= POSSE project =

The Portable Open Source Security Elements (POSSE) project was a co-operative venture between the University of Pennsylvania Distributed Systems Laboratory, the OpenBSD project and others. It received funding through a grant from the United States Defense Advanced Research Projects Agency (DARPA). The project's goal was to increase the security of some open source projects, including Apache and OpenSSL. The project ran from 2001 to April 2003, when the grant from DARPA was prematurely terminated.

== Overview ==
This was a security initiative directed by the University of Pennsylvania Distributed Systems Laboratory and paid for through the Composable High Assurance Trusted Systems programme. POSSE was a US$2,125,000 grant "to introduce advanced security features used in special-purpose government computers into standard office PCs." The United States government hoped to benefit from the availability of better security features in affordable, standardized computers and software. OpenBSD was selected as "the computing world’s most secure forum for the development of open-source software" and approximately US$1,000,000 was allotted to its development.

Colleagues in the POSSE project included Theo de Raadt, the founder and leader of the OpenBSD Project, Ben Laurie of the Apache Software Foundation and OpenSSL Group, and numerous faculty and graduate students from the University of Pennsylvania.

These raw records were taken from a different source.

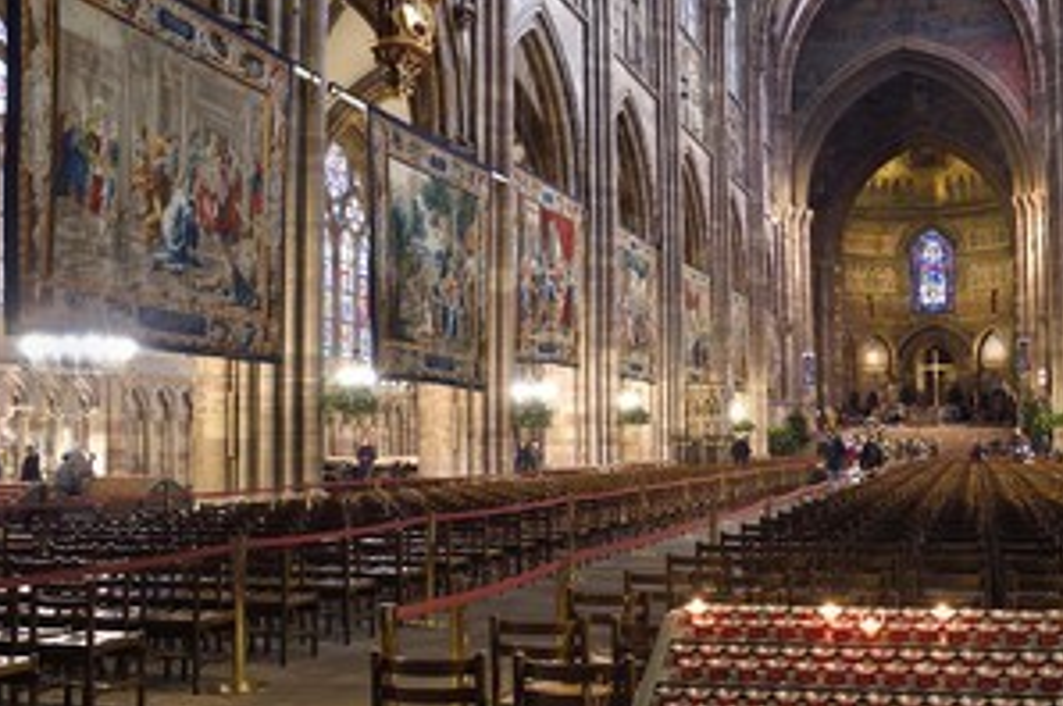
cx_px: 701
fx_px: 1209
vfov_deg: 32.5
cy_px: 378
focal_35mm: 41
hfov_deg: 46.8
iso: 1600
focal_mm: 29
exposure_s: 1/6
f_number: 5.6
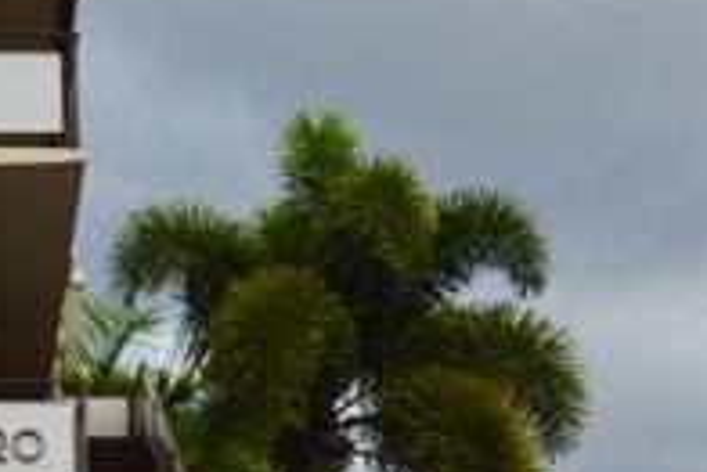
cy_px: 425
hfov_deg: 20.6
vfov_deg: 13.9
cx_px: 152
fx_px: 1926
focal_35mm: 98
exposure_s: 1/500
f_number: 11
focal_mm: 20
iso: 400
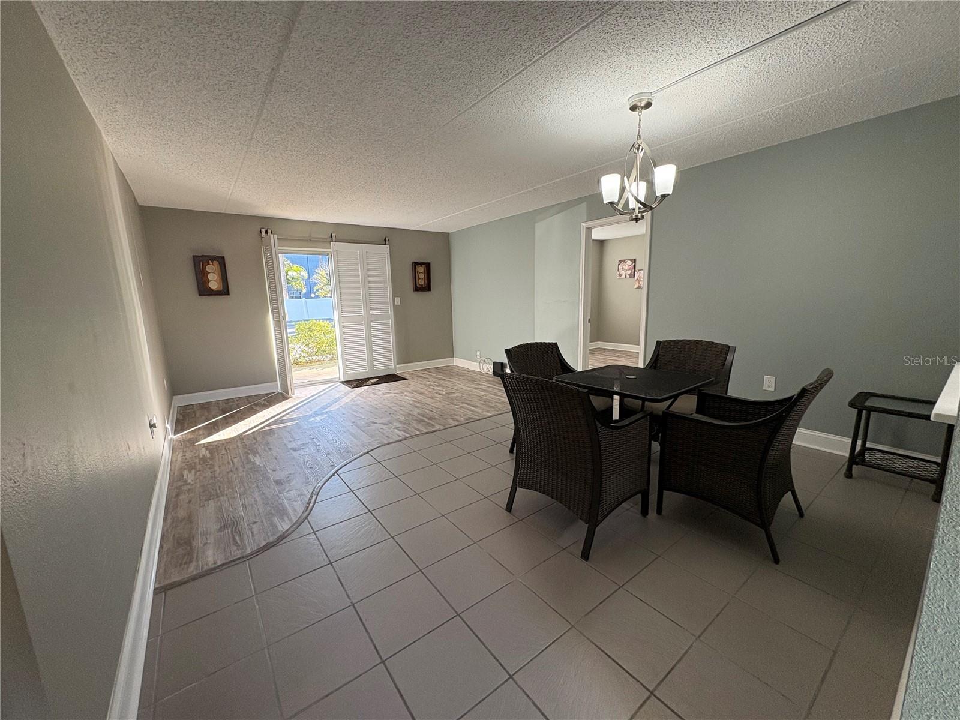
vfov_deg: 85.7
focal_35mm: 14
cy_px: 360
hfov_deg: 102.1
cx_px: 480
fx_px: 388
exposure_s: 1/120
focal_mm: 2.22
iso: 125
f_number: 2.2
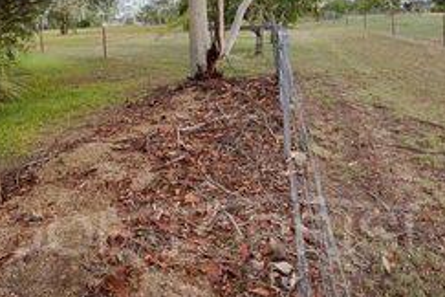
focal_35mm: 29
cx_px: 216
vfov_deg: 41.5
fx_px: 358
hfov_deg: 63.6
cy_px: 32
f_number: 9
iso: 100
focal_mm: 10
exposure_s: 1/100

In April 2003, speaking in an interview to the Canadian newspaper The Globe and Mail, Theo de Raadt remarked on the occupation of Iraq: "I try to convince myself that our grant means a half of a cruise missile doesn't get built." Jonathan Smith, the head of the POSSE project, stated that US military officials had expressed discomfort with this comment. DARPA's funding for the project was subsequently terminated. It was theorized that the US government disapproved of de Raadt's comments and that they led to the decision to cancel the grant. However, DARPA spokeswoman Jan Walker claimed that it was triggered by "recent world events and specifically the evolving threat posed by increasingly capable nation-states."